皆様、今晩は。
とても気に入っている風景ーまるで白昼夢のような(沖縄県金武町社交街)


奇数月の第二土曜日を基本として、吉祥寺「ALBORADA」でサンバセッションを行なっています。
これは、もう今は無い高田馬場「CORCOVADO」のサンバセッションを引き継いで行なっているもので、「CORCOVADO」から数えるともう7~8年続いています。
第一部はバンドによる演奏、第二部はお客様の唄―演奏(セッション)になり、毎回、セッションの盛り上がりは我々バンドの側としてもとても楽しませてもらっています。
先日、何の拍子か、第二部の演者それぞれに、演奏前に「お題拝借」をしようということになったんですね(昔TBSラジオの深夜放送で那智・チャコ(野沢那智・白石冬美ですよね)のパック・イン・ミュージックという番組の中でこういうコーナーがあったことを覚えている方はいますか。)。
で、お題は「自分が泣いたとき」。
これを語ってから各人、唄や演奏に入っていくんです。
こういう企画も面白いですね。人となりが見えるようで。
色々と出てきました。
やはり、映画とかドラマ、音楽などがきっかけになっている方が多かったように思います。
例えば、私は最終回に弱いとか、子ども、動物系に弱いとか、あの曲を聴くと涙が出てしまうとか。
皆、結構あるんですね。
で、小生はというと、はたと考えてしまいました。
そういう経験が殆ど無いのです。
感動することは多々あるし、悲しい思いをすることもありますが、不思議と涙というものは出ません。
もっともこの時期になると空気の冷たさで目から水分が出ることはしょっちゅうですが。
もう数十年感動の涙というのは殆ど無いですね。
ただ、殆どというのは、何年か前、たった1回だけありました。
沖縄へ通い始めていた頃、「ナビィの恋」という映画を新宿のロードショー館で見ていて、この映画の最後の婚礼の場面に登川誠仁(誠グヮーですね。

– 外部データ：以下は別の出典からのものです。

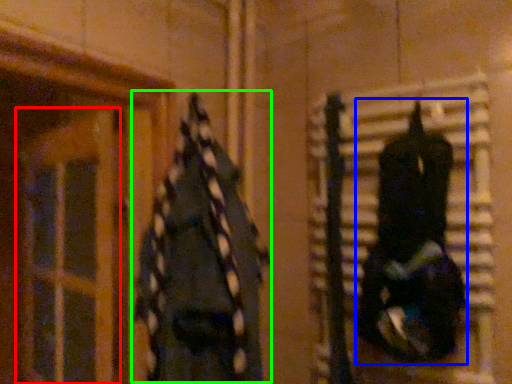
Question: Considering the real-world distances, which object is farthest from glass door (highlighted by a red box)? clothing (highlighted by a blue box) or clothing (highlighted by a green box)?

Choices:
 (A) clothing
 (B) clothing

Answer: (A)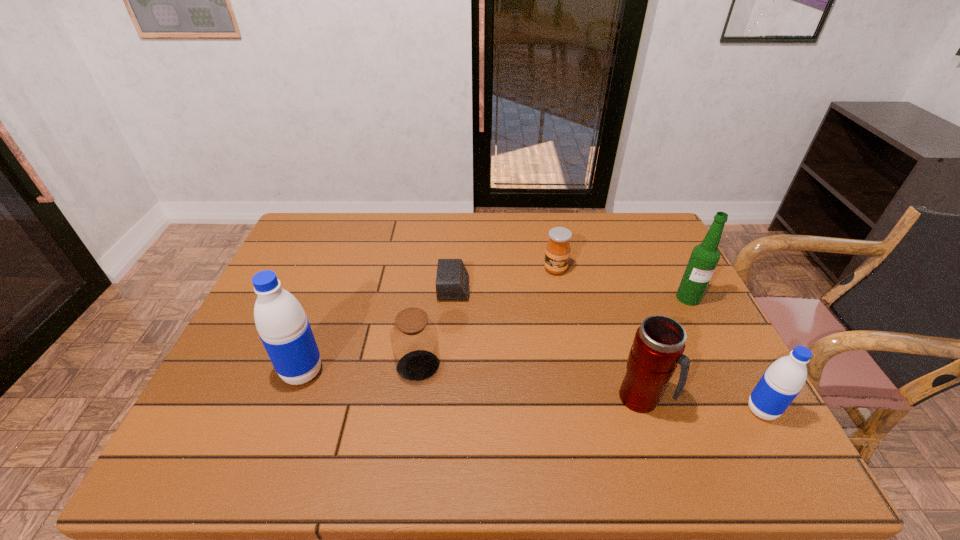
This screenshot has width=960, height=540. I want to click on empty location between the shortest object and the thermos bottle, so click(547, 344).

Where is `vacant space that is in between the fourth object from right to left and the shortest object`? This screenshot has height=540, width=960. vacant space that is in between the fourth object from right to left and the shortest object is located at coordinates (505, 279).

Find the location of a particular element. The width and height of the screenshot is (960, 540). unoccupied position between the fifth tallest object and the taller water bottle is located at coordinates (360, 369).

The height and width of the screenshot is (540, 960). Identify the location of free space between the thermos bottle and the fifth tallest object. (530, 383).

This screenshot has width=960, height=540. I want to click on free space between the third shortest object and the left water bottle, so click(360, 369).

What are the coordinates of `free space between the nearer water bottle and the left water bottle` in the screenshot? It's located at (532, 391).

Where is `unoccupied position between the thermos bottle and the nearer water bottle`? The height and width of the screenshot is (540, 960). unoccupied position between the thermos bottle and the nearer water bottle is located at coordinates (702, 404).

The width and height of the screenshot is (960, 540). What are the coordinates of `empty space that is in between the fourth object from right to left and the third object from right to left` in the screenshot? It's located at (598, 334).

Find the location of a particular element. The image size is (960, 540). free area in between the fifth tallest object and the third object from right to left is located at coordinates (530, 383).

Where is `object that ranks as the second closest to the shortest object`? This screenshot has width=960, height=540. object that ranks as the second closest to the shortest object is located at coordinates (557, 253).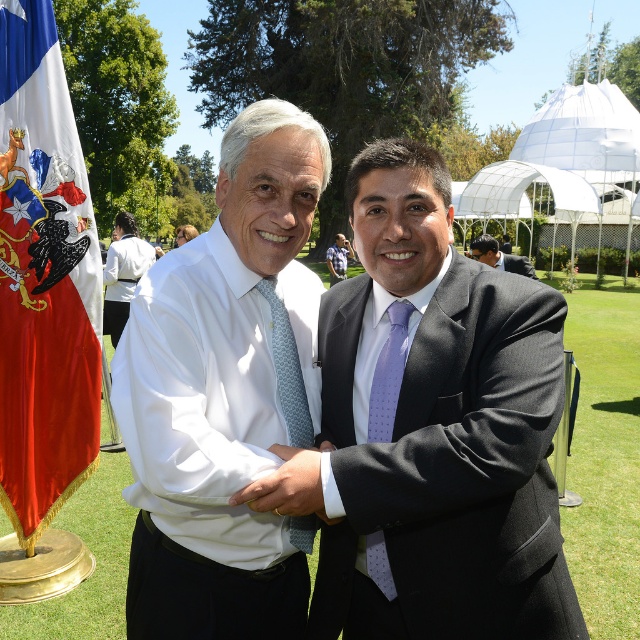
Is point (499, 268) closer to camera compared to point (340, 275)?

Yes, point (499, 268) is in front of point (340, 275).

Which is behind, point (531, 275) or point (336, 243)?

Point (336, 243)

Locate an element on the screen. The height and width of the screenshot is (640, 640). purple satin suit at center is located at coordinates pos(499,257).

Which is above, lavender dotted silk tie at center or purple satin suit at center?

purple satin suit at center is above.

Can you confirm if lavender dotted silk tie at center is thinner than purple satin suit at center?

Correct, lavender dotted silk tie at center's width is less than purple satin suit at center's.

Which is behind, point (381, 538) or point (497, 250)?

Point (497, 250)

Image resolution: width=640 pixels, height=640 pixels. I want to click on lavender dotted silk tie at center, so click(x=388, y=372).

Does white shirt at center have a larger size compared to purple satin suit at center?

No, white shirt at center is not bigger than purple satin suit at center.

Who is lower down, white shirt at center or purple satin suit at center?

Positioned lower is white shirt at center.

This screenshot has width=640, height=640. I want to click on white shirt at center, so click(x=122, y=273).

Image resolution: width=640 pixels, height=640 pixels. Find the location of `white shirt at center`. white shirt at center is located at coordinates (122, 273).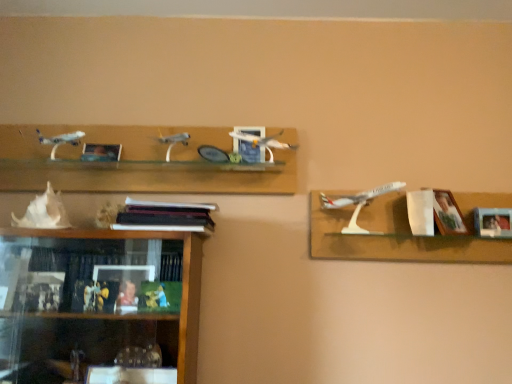
Question: Does white plastic airplane at right have a lesser height compared to white shell at lower left?

Choices:
 (A) yes
 (B) no

Answer: (B)

Question: Is white plastic airplane at right with white shell at lower left?

Choices:
 (A) no
 (B) yes

Answer: (A)

Question: Considering the relative sizes of white plastic airplane at right and white shell at lower left in the image provided, is white plastic airplane at right thinner than white shell at lower left?

Choices:
 (A) yes
 (B) no

Answer: (B)

Question: Could you tell me if white plastic airplane at right is facing white shell at lower left?

Choices:
 (A) yes
 (B) no

Answer: (B)

Question: Is white shell at lower left located within white plastic airplane at right?

Choices:
 (A) no
 (B) yes

Answer: (A)

Question: From the image's perspective, is white plastic airplane at right over white shell at lower left?

Choices:
 (A) no
 (B) yes

Answer: (A)

Question: From a real-world perspective, is wooden photo frame at right, arranged as the 1th picture frame when viewed from the right, located higher than matte blue picture frame at center, marked as the 2th picture frame in a left-to-right arrangement?

Choices:
 (A) yes
 (B) no

Answer: (B)

Question: Is wooden photo frame at right, arranged as the 1th picture frame when viewed from the right, positioned with its back to matte blue picture frame at center, marked as the 2th picture frame in a left-to-right arrangement?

)が「十九の春」の最後の歌詞「奥山生まれのうぐいすは・・・・・・」を六線(三線の復弦楽器)で唄ったとき、とても愉快なおめでたい場面ですよ、もうわけも無く涙が出てきてとても自分でびっくりしてしまいました。
すぐにエンドロール、場内が明るくなるので取り繕うのに苦労しました。周りに泣いている人なんかいないし。
帰りの山手線でも思い出すたびになんだか涙がこみあげてきてこれは一体何なのだろうととても不思議な気持ちになりました。
後にも先にもこれだけです。
この後ずぶずぶと沖縄・八重山の奥の方へ入り込んで行きました。
最近の映画、洋画、邦画を問わず(TVは見ないので)、涙が出てくるものは一つもありません。
泣けると話題になった「三○目の○陽」にしても、原作の素晴らしさと比較すると、CGばかり駆使して内容はなんじゃこれはという思いしかしませんし(感動した方すみません。でも昭和30年生まれの小生から見てこうなってしまいます。脚本、役者ともあれあれという感じですね。)、最近の本も感動できるものはとても少ないです(もちろん少ないですがあることはあります。)。
決して醒めているわけではないのですが
そんな中で1987年のデンマーク映画「バベットの晩餐会」をつい最近見直したのですが(DVD等は廃盤になっています。)、これには深く静かな感動を改めて味わされました。邦画でいうと、小津安二郎風な感じですかね。
ま、たまにあるというのもよしとするか。